- [Exercise tasks]:
**a)** According to the text about City Calm Down, which record label is the band signed with?
**b)** Restate the part of the City Calm Down text between "City Calm Down are" and "label, I Oh You.", inclusive, putting "first album" in place of "debut album".
**c)** Write what comes next in the text about the band City Calm Down, picking up after its final sentence.

- [Text passage]:
-=-=-

City Calm Down are a four-piece band from Melbourne, Australia. The band's four members are Jack Bourke (vocals), Sam Mullaly (synths/keys), Jeremy Sonnenberg (bass), and Lee Armstrong (drums/percussion). Their debut album In a Restless House debuted at number 25 on the ARIA Charts, and the single "Rabbit Run" from the album came in 137th place on the Triple J Hottest 100 for 2015. They are signed with the Melbourne-based record label, I Oh You.

The band have played multiple sold-out tours and major festivals including Splendour in the Grass, Laneway, Falls, and The Great Escape. City Calm Down have also performed with Alt-J, Chvrches, and Bombay Bicycle Club. City Calm Down's song "Your Fix" appears in the 2017 game AFL: Evolution.

-=-=-

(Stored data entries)
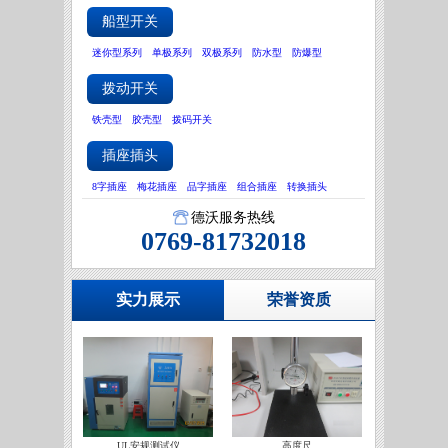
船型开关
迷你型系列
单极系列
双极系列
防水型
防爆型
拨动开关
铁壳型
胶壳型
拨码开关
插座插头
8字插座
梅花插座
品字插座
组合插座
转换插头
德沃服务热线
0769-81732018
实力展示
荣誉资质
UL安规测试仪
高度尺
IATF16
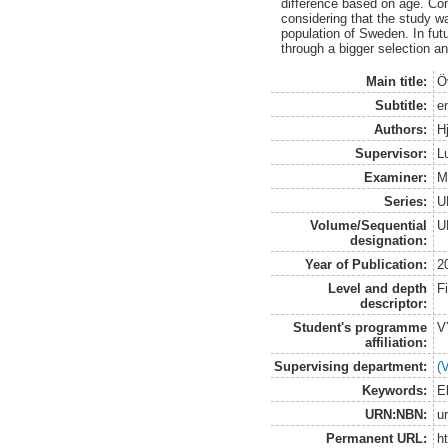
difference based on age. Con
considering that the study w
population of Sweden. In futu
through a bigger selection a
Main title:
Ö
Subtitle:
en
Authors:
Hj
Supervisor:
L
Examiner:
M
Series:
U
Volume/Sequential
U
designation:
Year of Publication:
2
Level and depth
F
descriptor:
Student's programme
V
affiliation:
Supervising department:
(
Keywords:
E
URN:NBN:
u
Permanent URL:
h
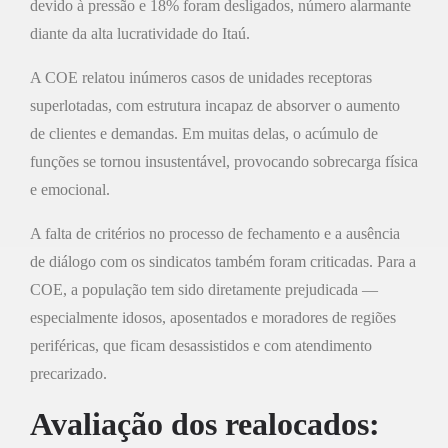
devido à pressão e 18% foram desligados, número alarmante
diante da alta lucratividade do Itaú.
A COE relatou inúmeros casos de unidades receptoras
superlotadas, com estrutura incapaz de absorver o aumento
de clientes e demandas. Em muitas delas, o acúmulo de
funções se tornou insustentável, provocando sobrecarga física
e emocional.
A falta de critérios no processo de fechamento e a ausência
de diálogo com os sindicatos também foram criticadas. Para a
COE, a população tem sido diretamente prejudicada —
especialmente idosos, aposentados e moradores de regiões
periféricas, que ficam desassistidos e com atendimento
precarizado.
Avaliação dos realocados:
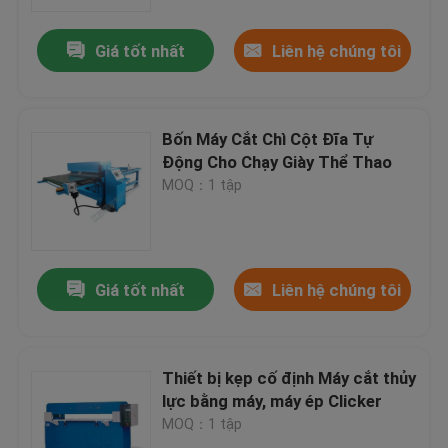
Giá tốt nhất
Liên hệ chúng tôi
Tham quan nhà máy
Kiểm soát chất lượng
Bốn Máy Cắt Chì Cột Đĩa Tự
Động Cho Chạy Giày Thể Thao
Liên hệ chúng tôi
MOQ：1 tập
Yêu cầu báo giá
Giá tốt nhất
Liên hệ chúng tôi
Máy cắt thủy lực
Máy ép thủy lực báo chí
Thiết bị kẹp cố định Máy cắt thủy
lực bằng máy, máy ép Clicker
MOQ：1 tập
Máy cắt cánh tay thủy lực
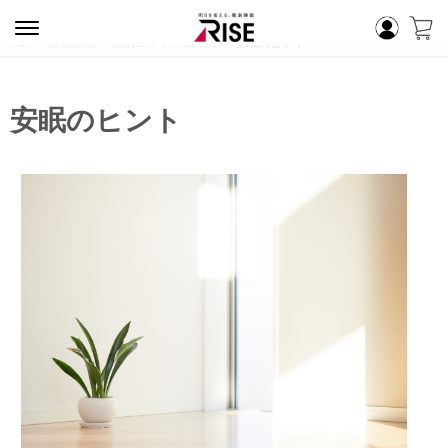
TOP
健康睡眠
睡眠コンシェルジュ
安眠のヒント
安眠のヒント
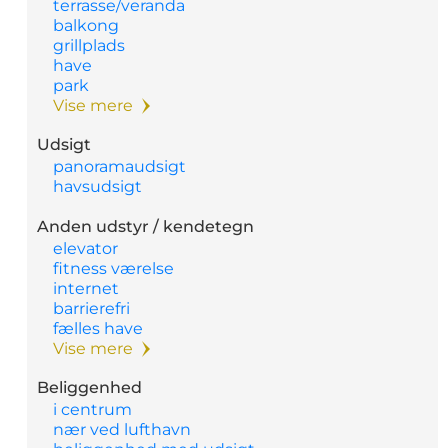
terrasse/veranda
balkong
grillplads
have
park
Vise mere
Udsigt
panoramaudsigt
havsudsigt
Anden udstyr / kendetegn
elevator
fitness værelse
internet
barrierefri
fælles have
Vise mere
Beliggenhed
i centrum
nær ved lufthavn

-=-=-

- [Results for the exercise]:
**a)** I Oh You, a Melbourne-based label.

**b)**
City Calm Down are a four-piece band from Melbourne, Australia. The band's four members are Jack Bourke (vocals), Sam Mullaly (synths/keys), Jeremy Sonnenberg (bass), and Lee Armstrong (drums/percussion). Their first album In a Restless House debuted at number 25 on the ARIA Charts, and the single "Rabbit Run" from the album came in 137th place on the Triple J Hottest 100 for 2015. They are signed with the Melbourne-based record label, I Oh You.

**c)**
The band's second full-length album Echoes in Blue was released on 6 April 2018. Featuring the singles "In the Modern Land", "Joan, I'm Disappearing" and "Pride", the album debuted at number 20 on the ARIA Albums Chart and was given a 9/10 score by Beat Magazine.

Following the release of their third album Television in 2019, City Calm Down announced that the band was "going on indefinite hiatus".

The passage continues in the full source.